Parts of the exercise:
**a)** In the passage about cellular antennas in Mount Rainier National Park, roughly what share of the park is designated wilderness?
**b)** Translate this sentence from the passage about cellular antennas in Mount Rainier National Park into Spanish: "The coverage maps from the two providers indicate that signals from their facilities will spill deeply into park wilderness."

Passage to read:
++++++

Proposed Cellular Antennas in Paradise Visitor Center Will Wire Wilderness

Washington, DC — One of America’s premier wilderness parks is being steadily blanketed by cellular signals, thus allowing visitors in its most remote corners to download music, stream videos or even hunt Pokémon, according to documents posted today by Public Employees for Environmental Responsibility (PEER). Mount Rainier National Park in Washington State is now considering new commercial cellular facilities in a visitor center that will spill cell coverage across its surrounding designated wilderness.

Approximately 97% of Mount Rainier National Park is designated wilderness, which by law is to remain “untrammeled” by humans and be managed to preserve its wilderness character. The Park is now reviewing two right-of-way permit applications from Verizon Wireless and T-Mobile to install wireless communications facilities within the Jackson Visitor Center at Paradise. The Paradise area is surrounded by wilderness. The coverage maps from the two providers indicate that signals from their facilities will spill deeply into park wilderness. Public comment on “scoping” for the plan closes today.

“The essence of wilderness is escaping the electronic tendrils of civilization,” stated Jeff Ruch, Executive Director of PEER, which is urging the Park to reject the applications. “Public lands and resources should not be used to subvert wilderness for commercial purposes, especially in a place called Paradise.”

PEER further contends that officials should do more to protect the Park’s wilderness character, including:

  • Adopting its stalled Wilderness Stewardship Plan. In late 2014, the Park announced that it would prepare a plan to guide the management of visitor use and enjoyment of the Mount Rainier Wilderness, while preserving its character. This plan’s draft environmental impact statement was scheduled for completion this year but has yet to materialize; and
  • Limiting spillover from neighboring cell towers. Two cell towers bordering the Park are now covering Sunrise (in the east) and starting to cover areas near Longmire (in the southwest, east of Ashford). Coverage maps show large cellular signal footprints in surrounding park wilderness.

++++++

Information supplied:
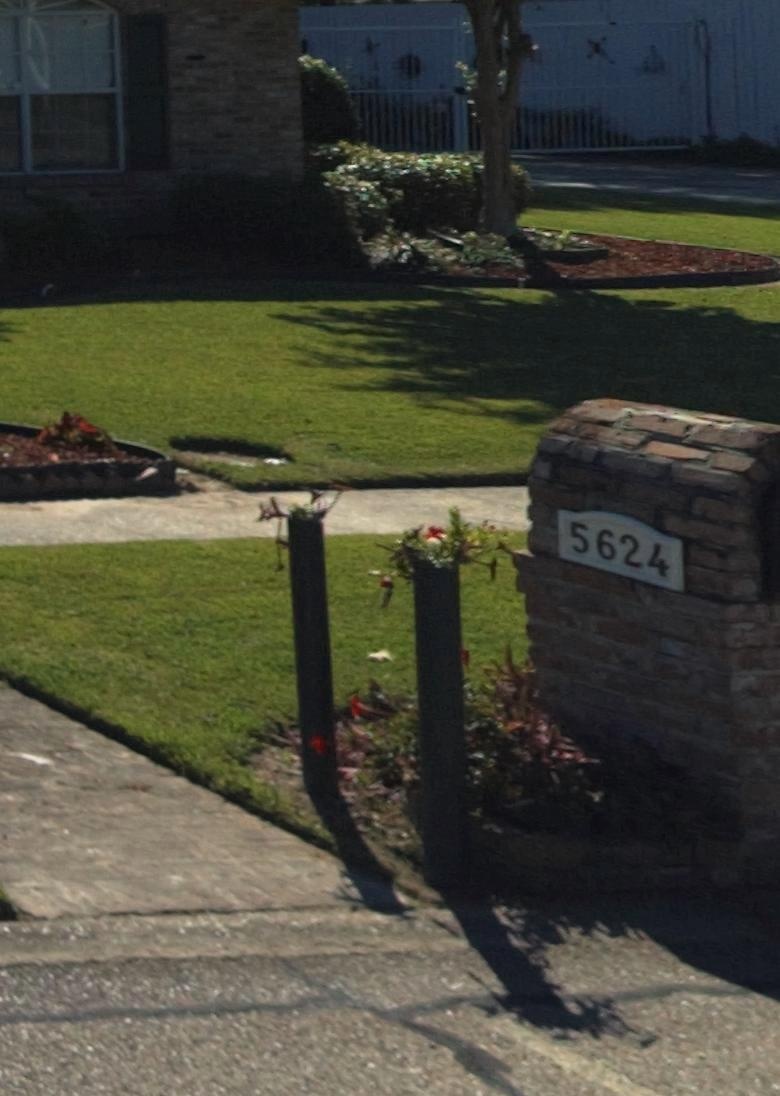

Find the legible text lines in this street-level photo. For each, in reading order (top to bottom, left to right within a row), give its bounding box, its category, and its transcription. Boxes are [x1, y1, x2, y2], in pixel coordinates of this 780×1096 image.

++++++

Answer list:
**a)** Approximately 97%

**b)** Los mapas de cobertura de los dos proveedores indican que las señales de sus instalaciones se extenderán profundamente en las zonas silvestres del parque.